Investigating Efficiencies in iRules: Handling Wildcards in Hostnames
This isn’t the first time I’ve looked at optimization techniques with iRules. I’ve blogged about why testing matters, and hosted a small contest as a result of that testing (hmm, I think I still owe natty76 a t-shirt…) to give other iRulers out there an opportunity to find efficiencies. Well, every now and then a post catches my eye and I start to think about the fundamental differences in approach to a problem. A thread in the Adv Design/Config General Discussion forum, Bypassing a VIP based on destination address, was searching for a way to match a host that had a wildcard in the middle: webmail.<something>.server.com. Hamish, one of our MVPs, suggested using the matches_glob operator. (Note: the html tags in the HTTP::respond content section were removed for clarity.
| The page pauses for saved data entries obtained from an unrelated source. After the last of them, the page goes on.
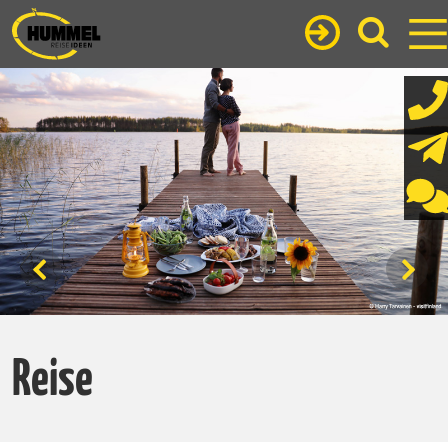
Reise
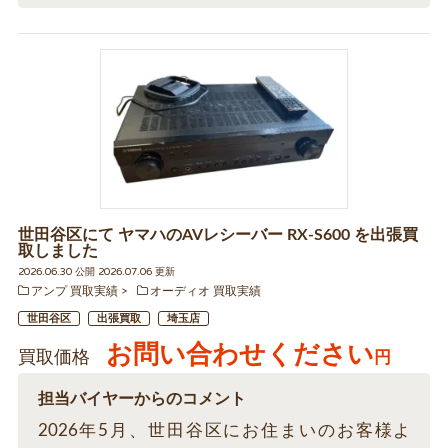
世田谷区にて ヤマハのAVレシーバー RX-S600 を出張買
取しました
2026.06.30 公開 2026.07.06 更新
アンプ 買取実績
オーディオ 買取実績
世田谷区
出張買取
埼玉店
お問い合わせください
買取価格
円
担当バイヤーからのコメント
2026年5月、世田谷区にお住まいのお客様よ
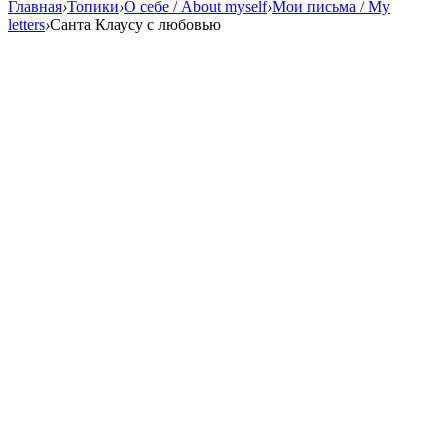
Главная
›
Топики
›
О себе / About myself
›
Мои письма / My
letters
›
Cанта Клаусу с любовью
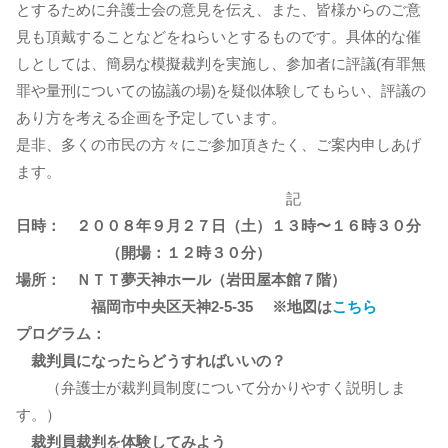
とするために弁護士会の意見を伝え、また、皆様からのご意
見も頂戴することなどをねらいとするものです。具体的な催
しとしては、簡易な模擬裁判を実施し、参加者に評議(有罪無
罪や量刑についての協議の場)を疑似体験してもらい、評議の
あり方を考える企画を予定しています。
是非、多くの市民の方々にご参加頂きたく、ご案内申しあげ
ます。
記
日時： ２００８年９月２７日（土）１３時〜１６時３０分
（開場：１２時３０分）
場所： ＮＴＴ夢天神ホール（岩田屋本館７階）
福岡市中央区天神2-5-35 ※地図は
こちら
プログラム：
裁判員になったらどうすればいいの？
（弁護士が裁判員制度について分かりやすく説明しま
す。）
裁判員裁判を体験してみよう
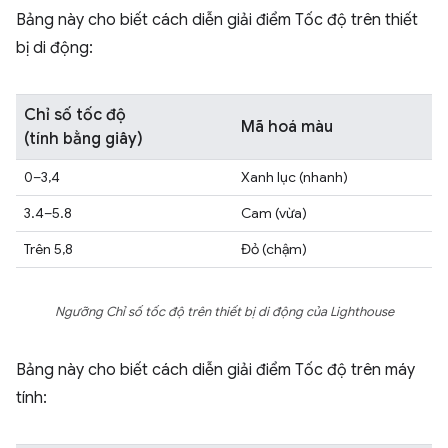
Bảng này cho biết cách diễn giải điểm Tốc độ trên thiết
bị di động:
Chỉ số tốc độ
Mã hoá màu
(tính bằng giây)
0–3,4
Xanh lục (nhanh)
3.4–5.8
Cam (vừa)
Trên 5,8
Đỏ (chậm)
Ngưỡng Chỉ số tốc độ trên thiết bị di động của Lighthouse
Bảng này cho biết cách diễn giải điểm Tốc độ trên máy
tính:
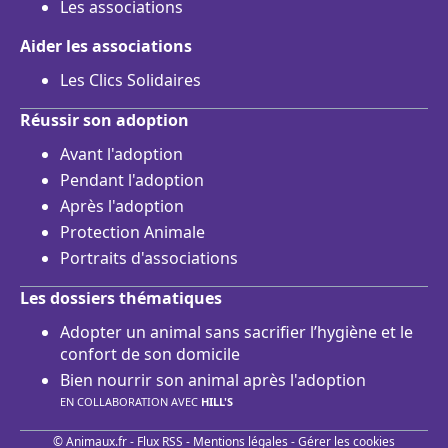
Les associations
Aider les associations
Les Clics Solidaires
Réussir son adoption
Avant l'adoption
Pendant l'adoption
Après l'adoption
Protection Animale
Portraits d'associations
Les dossiers thématiques
Adopter un animal sans sacrifier l’hygiène et le
confort de son domicile
Bien nourrir son animal après l'adoption
EN COLLABORATION AVEC
HILL'S
© Animaux.fr -
Flux RSS
-
Mentions légales
-
Gérer les cookies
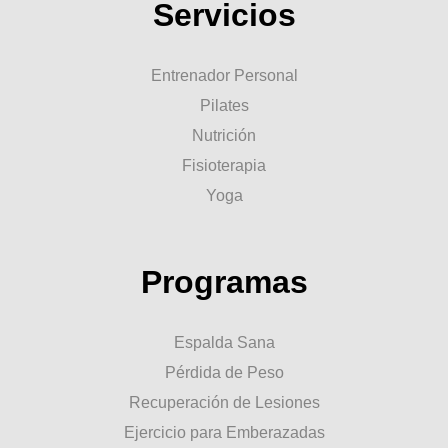
Servicios
Entrenador Personal
Pilates
Nutrición
Fisioterapia
Yoga
Programas
Espalda Sana
Pérdida de Peso
Recuperación de Lesiones
Ejercicio para Emberazadas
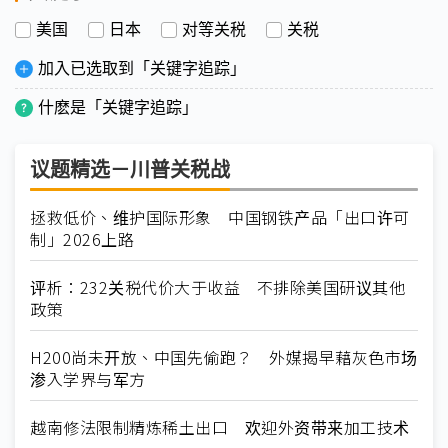
美国
日本
对等关税
关税
加入已选取到「关键字追踪」
什麽是「关键字追踪」
议题精选－川普关税战
拯救低价、维护国际形象 中国钢铁产品「出口许可
制」2026上路
评析：232关税代价大于收益 不排除美国研议其他
政策
H200尚未开放、中国先偷跑？ 外媒揭早藉灰色市场
渗入学界与军方
越南修法限制精炼稀土出口 欢迎外资带来加工技术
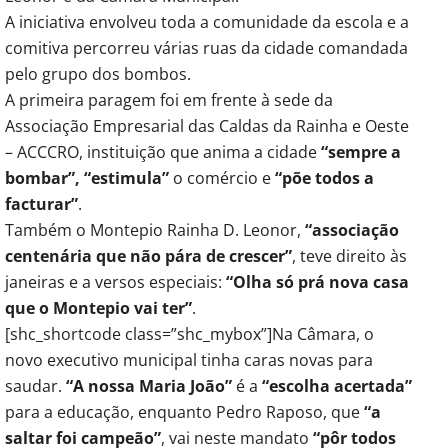
A iniciativa envolveu toda a comunidade da escola e a
comitiva percorreu várias ruas da cidade comandada
pelo grupo dos bombos.
A primeira paragem foi em frente à sede da
Associação Empresarial das Caldas da Rainha e Oeste
– ACCCRO, instituição que anima a cidade
“sempre a
bombar”, “estimula”
o comércio e
“põe todos a
facturar”
.
Também o Montepio Rainha D. Leonor,
“associação
centenária que não pára de crescer”
, teve direito às
janeiras e a versos especiais:
“Olha só prá nova casa
que o Montepio vai ter”
.
[shc_shortcode class=”shc_mybox”]Na Câmara, o
novo executivo municipal tinha caras novas para
saudar.
“A nossa Maria João”
é a
“escolha acertada”
para a educação, enquanto Pedro Raposo, que
“a
saltar foi campeão”
, vai neste mandato
“pôr todos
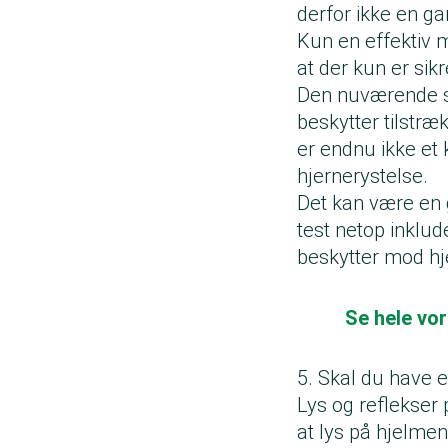
derfor ikke en ga
Kun en effektiv 
at der kun er si
Den nuværende si
beskytter tilstr
er endnu ikke et
hjernerystelse.
Det kan være en 
test netop inklud
beskytter mod hj
Se hele vor
5. Skal du have 
Lys og reflekser 
at lys på hjelmen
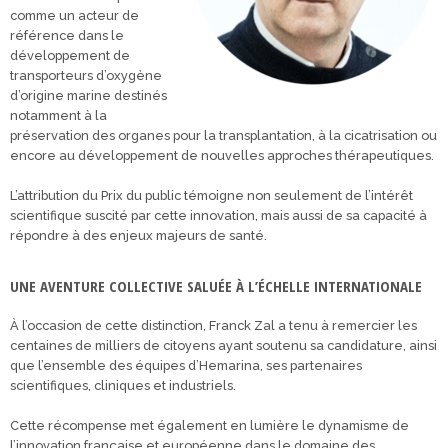
comme un acteur de
référence dans le
développement de
transporteurs d’oxygène
d’origine marine destinés
notamment à la
préservation des organes pour la transplantation, à la cicatrisation ou
encore au développement de nouvelles approches thérapeutiques.
L’attribution du Prix du public témoigne non seulement de l’intérêt
scientifique suscité par cette innovation, mais aussi de sa capacité à
répondre à des enjeux majeurs de santé.
UNE AVENTURE COLLECTIVE SALUÉE À L’ÉCHELLE INTERNATIONALE
À l’occasion de cette distinction, Franck Zal a tenu à remercier les
centaines de milliers de citoyens ayant soutenu sa candidature, ainsi
que l’ensemble des équipes d’Hemarina, ses partenaires
scientifiques, cliniques et industriels.
Cette récompense met également en lumière le dynamisme de
l’innovation française et européenne dans le domaine des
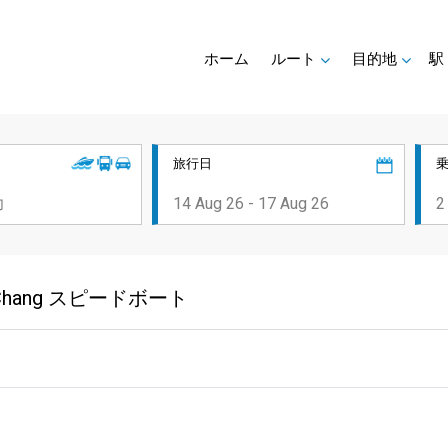
ホーム
ルート
目的地
駅
旅行日
oh Chang スピードボート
The editor wasn’t displaying them properly.)
iRule Solutions
matches_glob
when HTTP_REQUEST { if { [HTTP::host] matches_glob "webmail.*.server.com" } { HTTP::respond 200 content { OK } } }
I came up with a couple more alternatives, one utilizing nested if conditionals and the other using the string match command.
nested conditional & string match
when HTTP_REQUEST { if { [llength [split [HTTP::host] "."]] == 4 } { if { [HTTP::host] starts_with "webmail" } { if { [HTTP::host] ends_with "server.com" } { HTTP::respond 200 content { OK } } } } } ********** when HTTP_REQUEST { if { [string match -nocase webmail.*.server.com [HTTP::host]] } { HTTP::respond 200 content { OK } } }
After reaching out to unRuleY with some testing results (more on that later), he proposed a couple more options, both the same approach, but one using the domain command and the other using getfield.
domain & getfield
when HTTP_REQUEST { if { ([domain [HTTP::host] 4] eq [HTTP::host]) && \ ([HTTP::host] starts_with "webmail.") && \ ([HTTP::host] ends_with ".server.com") } { HTTP::respond 200 content { OK } } } ********** when HTTP_REQUEST { if { ([getfield [HTTP::host] "." 5] eq "") && \ ([HTTP::host] starts_with "webmail.") && \ ([HTTP::host] ends_with ".server.com") } { HTTP::respond 200 content { OK } } }
If you’re counting, that’s five iRule solutions to one problem. Three unique solutions, really. If I were to classify these, I’d make the nested conditional one solution, matches_glob/string match another solution, and domain/getfield the final solution. So how do all these iRules stack up against one another?
Testing Methodology
Testing was performed on a BIG-IP 3600 platform running the 10.2 release. The device under test had no other traffic flowing during testing (except a control ssh session and iControl sessions from the editor) and only the rule under test applied to the virtual server. Three runs of 10,000 requests from apachebench were averaged together for each iRule solution. The iRules themselves were devoid of any logic not necessary for the solution other than the HTTP::respond to confirm the rule was working.
Results
If you’re the pretty picture type, the results are shown in Figure 1 to the right. So it’s safe to say that my idea of the nested conditional was not the best. It works, but it is not efficient. The matches_glob and string match solution results are the most efficient, and performance is really close, so close that I reached out to get some insight on this one. Straight from unRuleY:
The reason is that operators are compiled directly into byte-code and hence no further parsing is necessary when the iRule is evaluated. In the [string match] command case, the string command can’t be completely compiled into byte-code. Instead, the string command function is invoked. This function then also has to determine which arguments are options.
The second grouping of solutions, domain & getfield, are even closer in relation to each other, though significantly less efficient (as a group) than the first. The differences in domain and getfield are most likely due to the fact that the domain command has a built in split function (on “.”), whereas with the getfield command, it must be supplied as an argument and evaluated. Actual numbers and efficiencies in relation to the other solutions are shown in the table below. Note that the percentages are in relation to the left column, so the matches_glob solution is 4.25% more efficient than the string match solution, and the domain solution is 10.55% less efficient than the matches_glob solution.
Approach | Average CPU Cycles | matches_glob | string match | domain | getfield | nested conditional |
matches_glob | 31116 | 4.25% | 9.55% | 10.89% | 16.84% | |
string match | 32496 | -4.44% | 5.53% | 6.94% | 13.15% | |
domain | 34400 | -10.55% | -5.86% | 1.49% | 8.06% | |
getfield | 34919 | -12.22% | -7.46% | -1.51% | 6.67% | |
nested conditional | 37416 | -20.25% | -15.14% | -8.77% | -7.15% |
Conclusion
Be considerate of the weapons you have at your disposal in the iRules arsenal. Get the solution working, then comb every line and event looking for efficiencies. For example, I had never considered using the domain command to find an empty string. Test everything. Not only will you find efficiencies, you just might learn something as well.